By the same token, Alex suddenly didn’t care any longer whether his suspicions about the man were valid or just more tantalizing similes, drawn against the universe’s infinite account of coincidence and correlation. Rather, Manella’s latest comparison suddenly provoked in Alex thoughts about Teresa, how he felt about her in his blood, in his skin, and in the busy flexings of his heart. He found himself smiling
“… I’d like to think it’s that way,” Pedro went on in the background, as if garrulously lecturing an audience. “That there might exist others out there, scattered among the stars, who foresaw some of what was fated here. And maybe arranged for a little help to arrive in time.
“Perhaps those others feel gladness at this rare victory, and wish us well…”
An interesting notion, indeed. But Alex’s thoughts had already moved well ahead of that, to implications Manella probably could not imagine, whatever his true nature. His gaze pressed ahead, past the bustling construction yards, along the film of air and moisture enveloping the planet’s soft skin. Skirting the hot, steady glow of the sun, Alex’s eyes took in the dusty scatter of the galactic wheel. And as his perplexed musings cast outward, he felt a familiar presence pass momentarily nearby, a propinquity invisible and yet as real as anything in the universe.

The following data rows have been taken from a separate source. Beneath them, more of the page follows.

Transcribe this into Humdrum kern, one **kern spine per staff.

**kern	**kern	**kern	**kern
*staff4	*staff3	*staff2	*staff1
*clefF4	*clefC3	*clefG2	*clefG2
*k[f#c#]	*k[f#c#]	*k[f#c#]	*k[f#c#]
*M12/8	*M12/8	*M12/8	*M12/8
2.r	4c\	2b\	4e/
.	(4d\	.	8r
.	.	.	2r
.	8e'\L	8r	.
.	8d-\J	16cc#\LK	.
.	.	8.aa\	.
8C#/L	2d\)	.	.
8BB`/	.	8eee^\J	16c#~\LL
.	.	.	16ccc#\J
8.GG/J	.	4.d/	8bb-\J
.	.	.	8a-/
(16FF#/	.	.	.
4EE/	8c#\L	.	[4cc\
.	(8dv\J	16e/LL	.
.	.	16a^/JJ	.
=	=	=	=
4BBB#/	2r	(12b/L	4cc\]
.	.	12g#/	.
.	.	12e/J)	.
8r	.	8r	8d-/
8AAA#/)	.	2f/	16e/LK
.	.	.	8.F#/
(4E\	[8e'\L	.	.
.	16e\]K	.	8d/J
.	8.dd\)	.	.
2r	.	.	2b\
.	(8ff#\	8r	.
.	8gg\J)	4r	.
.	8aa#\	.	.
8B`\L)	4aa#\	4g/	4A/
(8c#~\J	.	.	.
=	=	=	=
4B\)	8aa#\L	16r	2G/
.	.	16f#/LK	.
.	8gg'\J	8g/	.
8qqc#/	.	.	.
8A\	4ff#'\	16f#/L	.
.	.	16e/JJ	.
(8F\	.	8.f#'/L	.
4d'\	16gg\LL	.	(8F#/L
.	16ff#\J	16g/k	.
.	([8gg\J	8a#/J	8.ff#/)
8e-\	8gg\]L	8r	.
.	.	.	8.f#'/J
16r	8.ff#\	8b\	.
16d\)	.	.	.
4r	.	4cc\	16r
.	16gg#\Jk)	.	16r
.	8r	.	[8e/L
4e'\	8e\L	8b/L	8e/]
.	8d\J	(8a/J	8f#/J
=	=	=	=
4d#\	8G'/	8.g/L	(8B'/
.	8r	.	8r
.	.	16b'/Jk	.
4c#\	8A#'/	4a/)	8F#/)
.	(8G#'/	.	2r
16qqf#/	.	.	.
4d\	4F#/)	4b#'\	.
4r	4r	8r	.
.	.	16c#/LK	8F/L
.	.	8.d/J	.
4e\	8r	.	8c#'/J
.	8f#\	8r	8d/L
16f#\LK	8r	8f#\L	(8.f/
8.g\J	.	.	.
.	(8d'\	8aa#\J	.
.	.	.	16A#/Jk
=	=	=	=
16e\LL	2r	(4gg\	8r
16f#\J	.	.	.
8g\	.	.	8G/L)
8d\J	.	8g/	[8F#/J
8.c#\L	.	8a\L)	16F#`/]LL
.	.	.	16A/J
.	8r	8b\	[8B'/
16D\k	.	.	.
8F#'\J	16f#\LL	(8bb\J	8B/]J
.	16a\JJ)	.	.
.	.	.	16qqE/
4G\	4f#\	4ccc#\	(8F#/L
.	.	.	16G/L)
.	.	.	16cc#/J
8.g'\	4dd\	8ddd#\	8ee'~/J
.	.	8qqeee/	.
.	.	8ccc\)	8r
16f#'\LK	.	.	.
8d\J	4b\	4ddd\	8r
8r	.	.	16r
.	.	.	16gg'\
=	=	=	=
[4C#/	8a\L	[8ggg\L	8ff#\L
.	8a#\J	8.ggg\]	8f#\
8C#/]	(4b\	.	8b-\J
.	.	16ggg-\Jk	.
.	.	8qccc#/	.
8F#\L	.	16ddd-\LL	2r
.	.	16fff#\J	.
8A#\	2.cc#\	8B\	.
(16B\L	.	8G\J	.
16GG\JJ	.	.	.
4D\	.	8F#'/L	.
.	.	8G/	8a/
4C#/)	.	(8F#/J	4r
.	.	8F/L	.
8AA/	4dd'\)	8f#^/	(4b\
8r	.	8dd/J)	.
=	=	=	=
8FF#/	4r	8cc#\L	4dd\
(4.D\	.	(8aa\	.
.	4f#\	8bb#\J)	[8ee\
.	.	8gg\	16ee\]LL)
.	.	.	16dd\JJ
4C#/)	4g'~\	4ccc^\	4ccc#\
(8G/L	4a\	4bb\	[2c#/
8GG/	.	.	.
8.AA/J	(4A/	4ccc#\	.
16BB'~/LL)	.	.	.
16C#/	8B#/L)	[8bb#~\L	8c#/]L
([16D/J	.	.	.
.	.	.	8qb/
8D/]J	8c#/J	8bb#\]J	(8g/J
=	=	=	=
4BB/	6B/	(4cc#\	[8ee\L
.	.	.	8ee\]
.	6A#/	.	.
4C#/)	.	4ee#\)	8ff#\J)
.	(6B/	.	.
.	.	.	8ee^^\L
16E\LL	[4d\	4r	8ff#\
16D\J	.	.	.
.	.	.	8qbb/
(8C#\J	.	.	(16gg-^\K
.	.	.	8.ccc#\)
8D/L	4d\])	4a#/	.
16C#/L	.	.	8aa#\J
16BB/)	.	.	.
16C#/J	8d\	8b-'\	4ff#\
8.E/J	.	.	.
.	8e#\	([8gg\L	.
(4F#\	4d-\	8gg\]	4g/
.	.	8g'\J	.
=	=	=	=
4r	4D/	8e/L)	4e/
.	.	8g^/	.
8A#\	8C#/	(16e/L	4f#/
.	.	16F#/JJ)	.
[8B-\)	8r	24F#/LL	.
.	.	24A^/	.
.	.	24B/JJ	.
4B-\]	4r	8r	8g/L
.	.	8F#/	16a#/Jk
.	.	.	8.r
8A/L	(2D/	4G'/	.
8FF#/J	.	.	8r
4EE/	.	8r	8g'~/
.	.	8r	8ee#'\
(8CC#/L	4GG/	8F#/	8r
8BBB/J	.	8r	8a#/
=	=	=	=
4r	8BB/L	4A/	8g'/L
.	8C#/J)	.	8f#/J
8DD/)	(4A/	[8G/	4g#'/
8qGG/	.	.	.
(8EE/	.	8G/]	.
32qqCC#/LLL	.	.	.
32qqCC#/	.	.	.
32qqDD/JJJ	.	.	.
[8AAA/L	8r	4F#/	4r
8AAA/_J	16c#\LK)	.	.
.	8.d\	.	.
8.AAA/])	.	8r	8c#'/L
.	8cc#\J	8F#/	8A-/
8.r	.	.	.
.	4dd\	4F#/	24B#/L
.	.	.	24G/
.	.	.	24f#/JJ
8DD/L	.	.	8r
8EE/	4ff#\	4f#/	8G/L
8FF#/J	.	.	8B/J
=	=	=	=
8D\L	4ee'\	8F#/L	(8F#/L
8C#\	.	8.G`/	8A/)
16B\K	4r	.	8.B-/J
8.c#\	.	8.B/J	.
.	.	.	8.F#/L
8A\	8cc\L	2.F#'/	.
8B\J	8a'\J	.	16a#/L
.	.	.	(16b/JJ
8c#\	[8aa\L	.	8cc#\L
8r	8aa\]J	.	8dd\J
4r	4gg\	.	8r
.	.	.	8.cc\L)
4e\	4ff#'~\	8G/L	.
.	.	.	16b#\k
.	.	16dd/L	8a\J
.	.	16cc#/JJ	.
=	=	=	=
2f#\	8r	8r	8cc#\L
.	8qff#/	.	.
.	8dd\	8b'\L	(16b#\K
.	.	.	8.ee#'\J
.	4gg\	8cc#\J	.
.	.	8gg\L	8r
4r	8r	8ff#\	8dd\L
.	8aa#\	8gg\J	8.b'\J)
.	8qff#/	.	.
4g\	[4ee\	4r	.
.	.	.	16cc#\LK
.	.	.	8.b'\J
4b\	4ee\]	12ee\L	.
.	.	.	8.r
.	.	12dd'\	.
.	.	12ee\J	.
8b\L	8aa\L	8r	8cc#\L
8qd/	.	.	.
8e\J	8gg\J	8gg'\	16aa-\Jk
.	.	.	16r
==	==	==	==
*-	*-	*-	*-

“YES, IT GOES ON,” his grandmother’s spirit seemed to whisper in his ear. “IT GOES ON AND ON AND ON…”
Fluttering ribbon banners proclaim condemned, and warning lights strobe keep away. But even tales of radioactive mutants cannot keep some people from eventually coming home. Even to the Glarus Alps, where gaping, glass-rimmed caves still glow at night, where angry fire once melted glaciers and cracked fortress mountains to their very roots.